What the exercise asks ▸ Exactly as they appear, print the line with "적으로 분모에 들어가는 표준편차는 평균에서 벗어난 모든 움직임을" and each line after it through the end of the entries below; leave out pictures.

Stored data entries
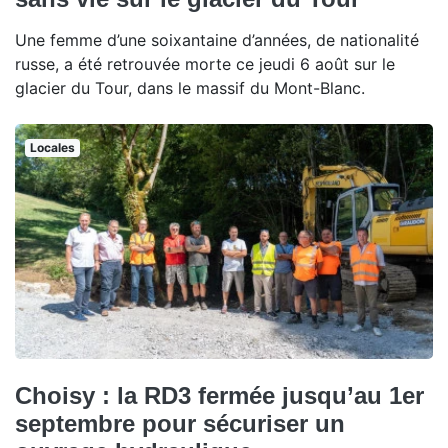
Une femme d’une soixantaine d’années, de nationalité
russe, a été retrouvée morte ce jeudi 6 août sur le
glacier du Tour, dans le massif du Mont-Blanc.
Locales
Choisy : la RD3 fermée jusqu’au 1er
septembre pour sécuriser un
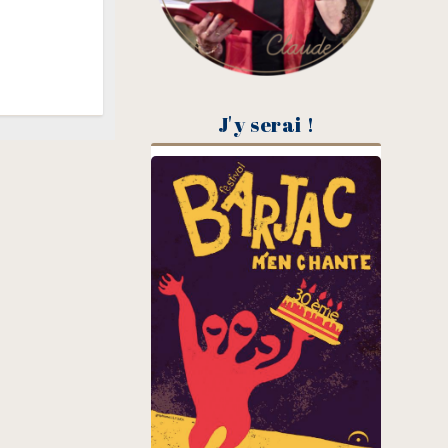
J'y serai !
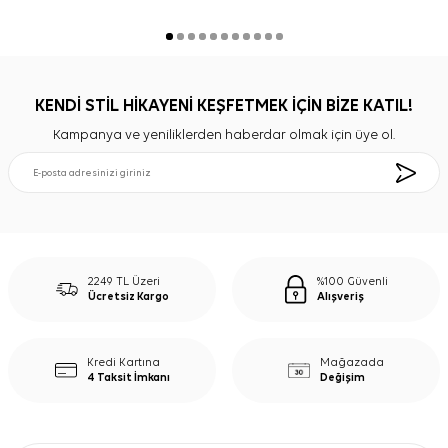
KENDİ STİL HİKAYENİ KEŞFETMEK İÇİN BİZE KATIL!
Kampanya ve yeniliklerden haberdar olmak için üye ol.
2249 TL Üzeri
%100 Güvenli
Ücretsiz Kargo
Alışveriş
Kredi Kartına
Mağazada
4 Taksit İmkanı
Değişim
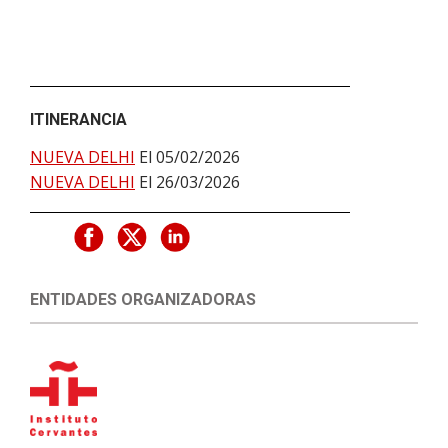
ITINERANCIA
NUEVA DELHI
El 05/02/2026
NUEVA DELHI
El 26/03/2026
ENTIDADES ORGANIZADORAS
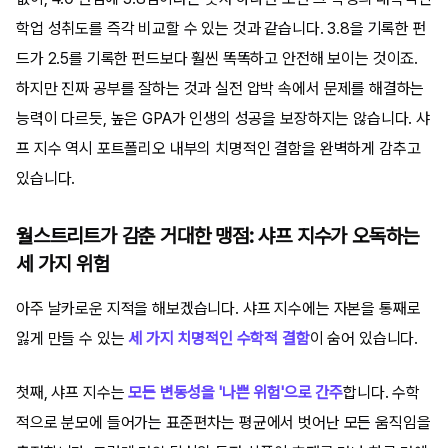
학업 성취도를 즉각 비교할 수 있는 것과 같습니다. 3.8을 기록한 펀
드가 2.5를 기록한 펀드보다 훨씬 똑똑하고 안전해 보이는 것이죠.
하지만 진짜 공부를 잘하는 것과 실전 압박 속에서 문제를 해결하는
능력이 다르듯, 높은 GPA가 인생의 성공을 보장하지는 않습니다. 샤
프 지수 역시 포트폴리오 내부의 치명적인 결함을 완벽하게 감추고
있습니다.
월스트리트가 감춘 거대한 맹점: 샤프 지수가 오독하는
세 가지 위험
아주 날카로운 지적을 해보겠습니다. 샤프 지수에는 자본을 통째로
잃게 만들 수 있는
세 가지 치명적인 수학적 결함
이 숨어 있습니다.
첫째, 샤프 지수는
모든 변동성을 '나쁜 위험'으로 간주
합니다. 수학
적으로 분모에 들어가는 표준편차는 평균에서 벗어난 모든 움직임을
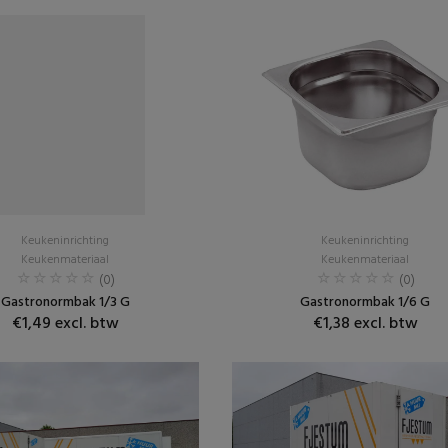
Keukeninrichting
Keukeninrichting
Keukenmateriaal
Keukenmateriaal
(0)
(0)
Gastronormbak 1/3 G
Gastronormbak 1/6 G
€1,49 excl. btw
€1,38 excl. btw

Result of this task ▸
적으로 분모에 들어가는 표준편차는 평균에서 벗어난 모든 움직임을
Keukeninrichting
Keukeninrichting
Keukenmateriaal
Keukenmateriaal
(0)
(0)
Gastronormbak 1/3 G
Gastronormbak 1/6 G
€1,49 excl. btw
€1,38 excl. btw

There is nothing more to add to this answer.